What the task asks -> Data follows below. Repeat exactly the lines between the line holding "questionnaire and sign-in, for" and the line holding "n. Masks must", inclusive, and nothing more; drop pictures.

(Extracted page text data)
__________________________________________________
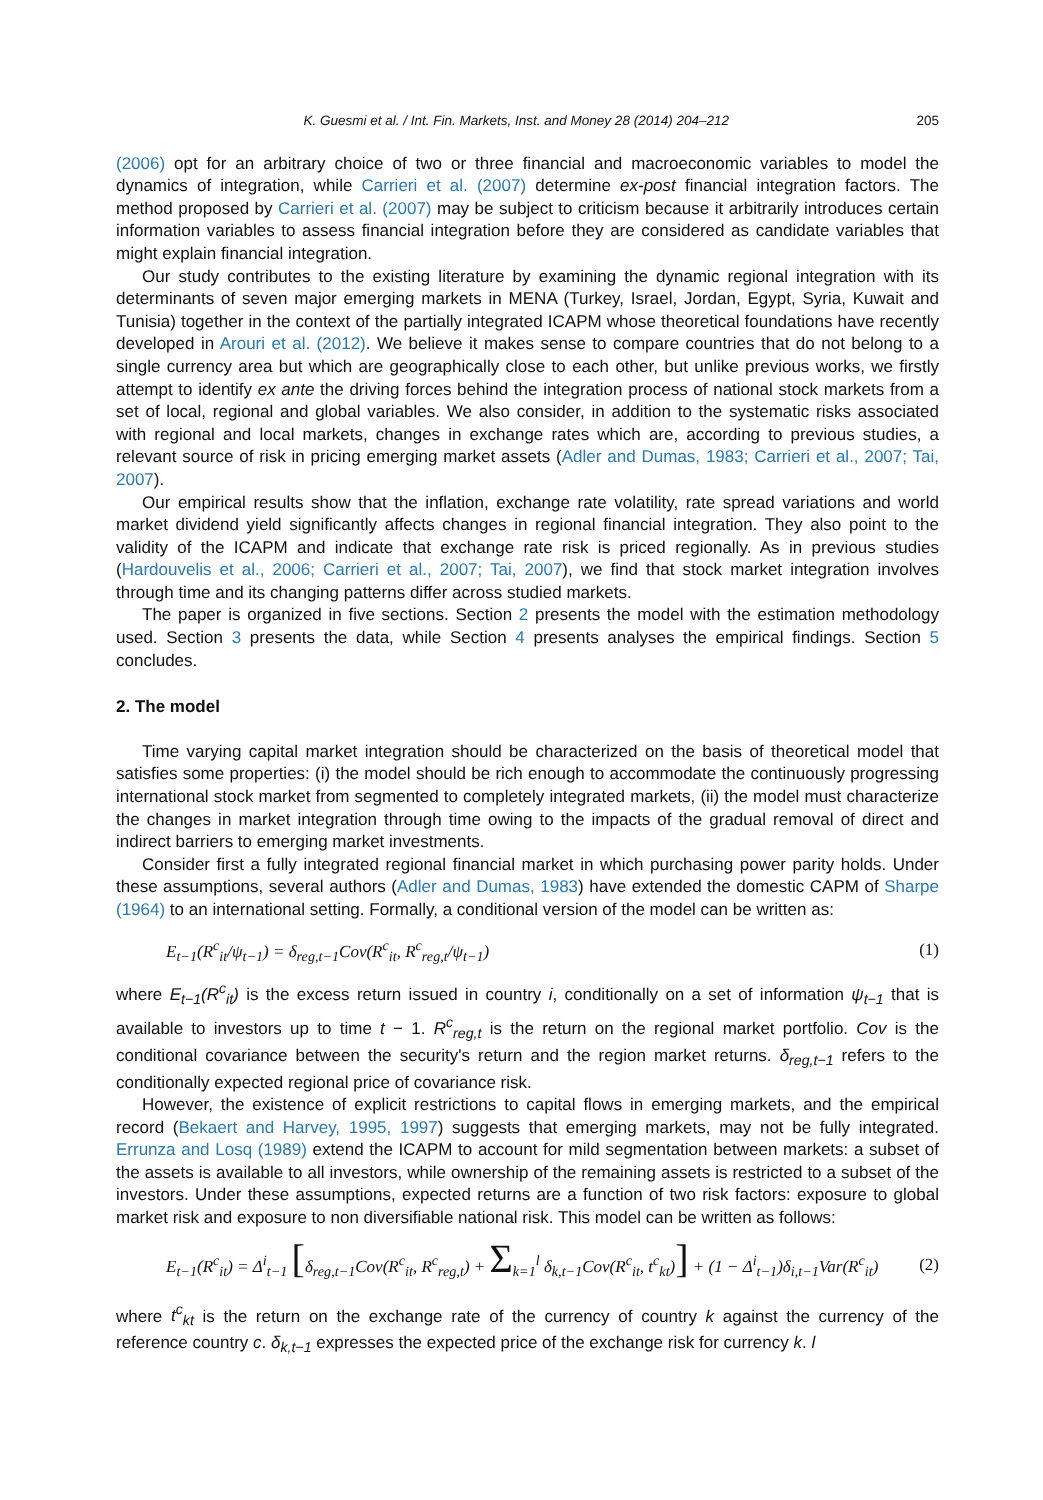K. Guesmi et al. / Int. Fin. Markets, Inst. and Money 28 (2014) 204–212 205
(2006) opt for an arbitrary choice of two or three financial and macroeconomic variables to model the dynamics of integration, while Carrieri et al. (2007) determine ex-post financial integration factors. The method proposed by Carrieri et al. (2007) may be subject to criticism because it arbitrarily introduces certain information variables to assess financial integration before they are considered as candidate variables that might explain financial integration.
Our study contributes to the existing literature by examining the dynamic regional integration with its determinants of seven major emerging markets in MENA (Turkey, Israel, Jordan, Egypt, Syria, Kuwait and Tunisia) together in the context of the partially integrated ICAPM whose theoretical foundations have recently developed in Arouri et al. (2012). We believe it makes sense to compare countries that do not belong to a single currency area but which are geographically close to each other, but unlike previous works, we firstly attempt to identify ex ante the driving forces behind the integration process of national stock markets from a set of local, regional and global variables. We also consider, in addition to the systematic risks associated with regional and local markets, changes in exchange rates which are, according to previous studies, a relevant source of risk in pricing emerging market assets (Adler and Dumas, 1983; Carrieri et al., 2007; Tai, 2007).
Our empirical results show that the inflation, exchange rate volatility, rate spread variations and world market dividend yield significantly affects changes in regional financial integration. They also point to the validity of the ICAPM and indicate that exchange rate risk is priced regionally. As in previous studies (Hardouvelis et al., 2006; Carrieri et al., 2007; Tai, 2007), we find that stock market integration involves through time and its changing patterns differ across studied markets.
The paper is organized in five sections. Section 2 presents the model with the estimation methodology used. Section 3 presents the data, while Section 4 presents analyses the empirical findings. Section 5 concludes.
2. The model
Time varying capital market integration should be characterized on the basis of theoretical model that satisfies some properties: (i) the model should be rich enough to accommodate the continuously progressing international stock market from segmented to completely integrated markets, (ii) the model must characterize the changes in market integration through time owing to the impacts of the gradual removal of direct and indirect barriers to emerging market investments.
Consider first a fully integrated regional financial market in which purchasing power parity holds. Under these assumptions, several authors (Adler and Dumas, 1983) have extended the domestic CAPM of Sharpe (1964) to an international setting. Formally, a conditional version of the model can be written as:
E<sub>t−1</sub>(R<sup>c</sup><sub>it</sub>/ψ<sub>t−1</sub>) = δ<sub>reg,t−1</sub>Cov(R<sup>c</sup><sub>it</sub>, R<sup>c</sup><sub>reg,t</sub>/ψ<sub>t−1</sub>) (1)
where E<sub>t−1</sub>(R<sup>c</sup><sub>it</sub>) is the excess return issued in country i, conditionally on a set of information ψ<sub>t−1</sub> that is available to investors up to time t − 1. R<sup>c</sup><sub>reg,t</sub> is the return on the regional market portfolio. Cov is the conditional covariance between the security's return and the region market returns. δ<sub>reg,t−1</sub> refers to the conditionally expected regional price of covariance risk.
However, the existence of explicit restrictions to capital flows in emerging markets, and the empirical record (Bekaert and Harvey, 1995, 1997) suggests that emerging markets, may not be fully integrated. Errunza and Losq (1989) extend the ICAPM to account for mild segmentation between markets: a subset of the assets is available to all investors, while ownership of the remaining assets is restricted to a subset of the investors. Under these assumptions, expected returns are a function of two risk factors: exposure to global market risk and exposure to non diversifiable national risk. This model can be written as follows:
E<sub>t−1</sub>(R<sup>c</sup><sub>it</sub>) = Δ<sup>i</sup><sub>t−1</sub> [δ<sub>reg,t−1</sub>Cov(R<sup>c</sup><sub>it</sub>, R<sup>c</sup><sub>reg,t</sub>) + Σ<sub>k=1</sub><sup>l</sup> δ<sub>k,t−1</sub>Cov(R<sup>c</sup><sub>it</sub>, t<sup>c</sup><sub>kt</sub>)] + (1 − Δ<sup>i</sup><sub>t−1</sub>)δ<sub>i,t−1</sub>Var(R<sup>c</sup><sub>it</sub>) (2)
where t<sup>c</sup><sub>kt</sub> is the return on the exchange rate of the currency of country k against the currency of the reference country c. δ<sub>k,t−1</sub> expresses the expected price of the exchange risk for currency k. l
__________________________________________________
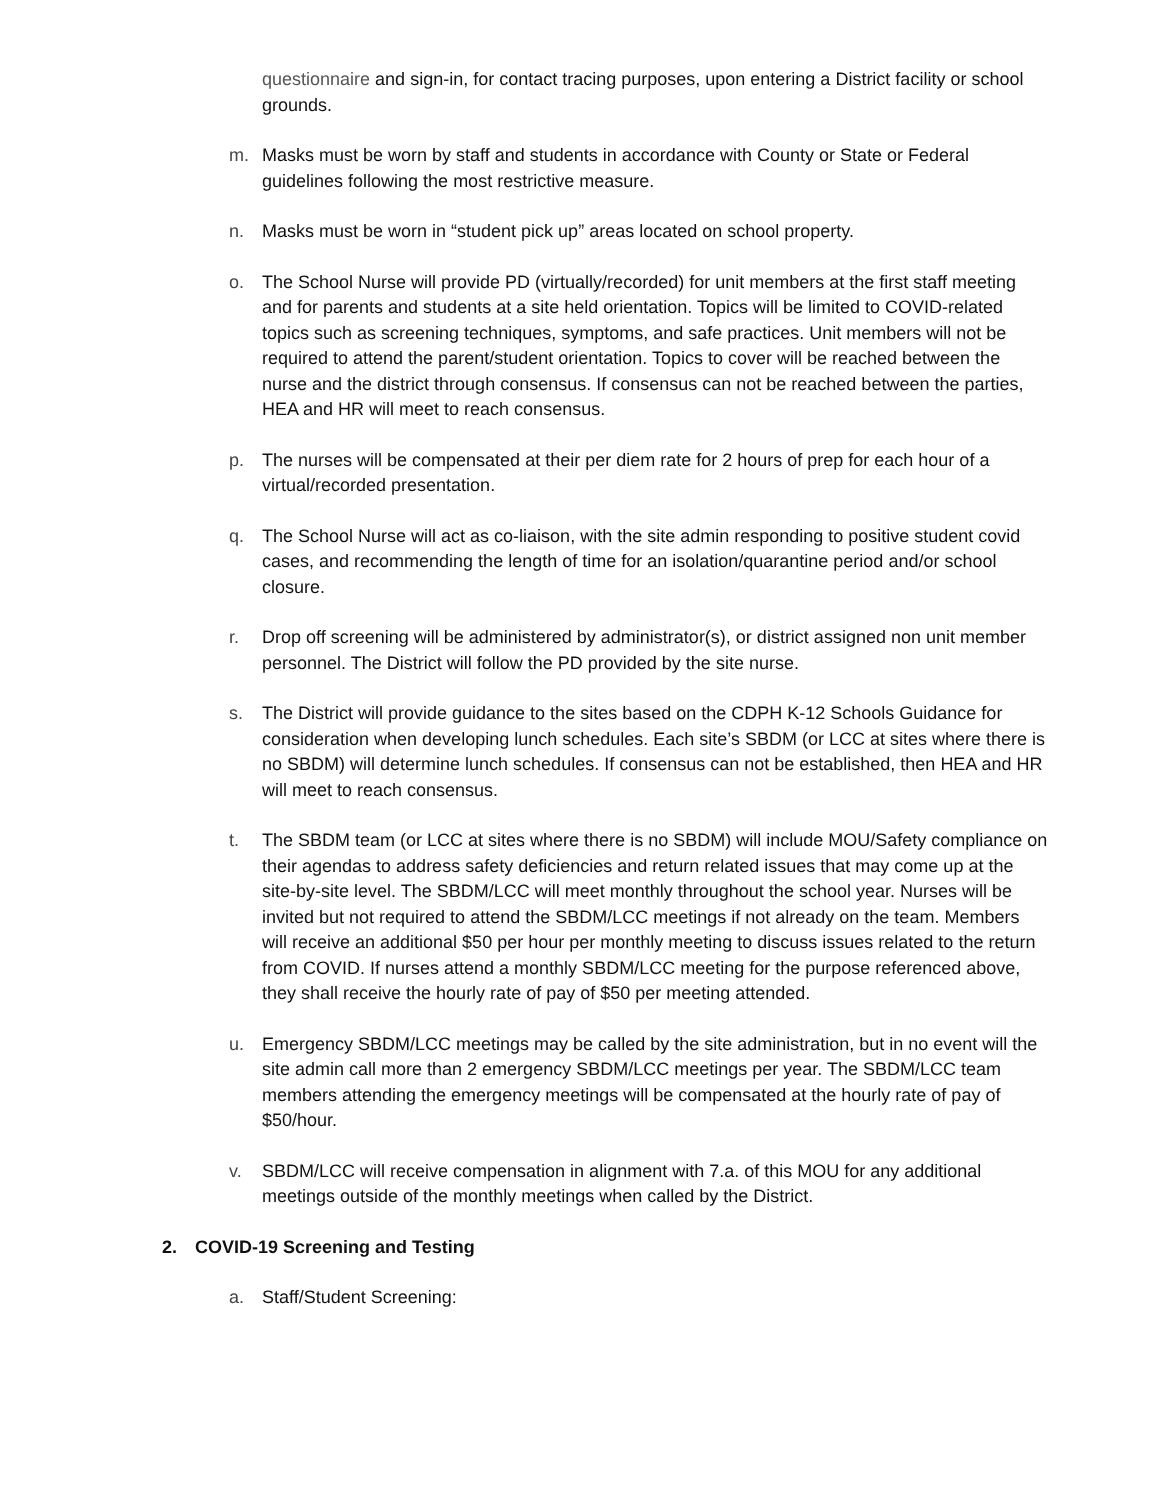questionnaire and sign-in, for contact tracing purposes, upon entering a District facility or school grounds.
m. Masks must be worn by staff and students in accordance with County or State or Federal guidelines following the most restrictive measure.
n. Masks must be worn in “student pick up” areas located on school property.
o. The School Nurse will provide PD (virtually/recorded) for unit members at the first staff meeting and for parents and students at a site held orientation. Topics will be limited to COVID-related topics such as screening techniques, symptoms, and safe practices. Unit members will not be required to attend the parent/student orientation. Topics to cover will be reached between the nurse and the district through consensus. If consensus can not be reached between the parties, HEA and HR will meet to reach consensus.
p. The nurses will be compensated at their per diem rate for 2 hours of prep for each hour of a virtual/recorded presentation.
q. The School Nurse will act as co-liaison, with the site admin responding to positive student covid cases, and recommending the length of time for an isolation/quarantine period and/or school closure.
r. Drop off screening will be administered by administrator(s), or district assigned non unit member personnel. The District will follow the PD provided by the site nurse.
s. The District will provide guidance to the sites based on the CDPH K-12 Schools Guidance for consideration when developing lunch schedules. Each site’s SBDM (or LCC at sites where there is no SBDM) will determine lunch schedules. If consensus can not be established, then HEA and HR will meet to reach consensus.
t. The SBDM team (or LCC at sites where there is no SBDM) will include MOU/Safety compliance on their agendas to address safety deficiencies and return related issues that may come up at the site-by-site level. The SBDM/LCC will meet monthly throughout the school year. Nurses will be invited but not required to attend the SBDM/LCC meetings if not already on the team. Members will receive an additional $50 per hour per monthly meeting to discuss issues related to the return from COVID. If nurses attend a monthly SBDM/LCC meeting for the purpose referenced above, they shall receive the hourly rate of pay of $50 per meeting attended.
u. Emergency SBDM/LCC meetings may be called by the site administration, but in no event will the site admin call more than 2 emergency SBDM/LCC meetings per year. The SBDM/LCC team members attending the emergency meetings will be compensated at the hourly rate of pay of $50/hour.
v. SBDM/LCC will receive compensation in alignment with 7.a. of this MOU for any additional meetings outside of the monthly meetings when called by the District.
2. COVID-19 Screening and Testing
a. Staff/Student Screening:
__________________________________________________
Final answer ->
questionnaire and sign-in, for contact tracing purposes, upon entering a District facility or school grounds.
m. Masks must be worn by staff and students in accordance with County or State or Federal guidelines following the most restrictive measure.
n. Masks must be worn in “student pick up” areas located on school property.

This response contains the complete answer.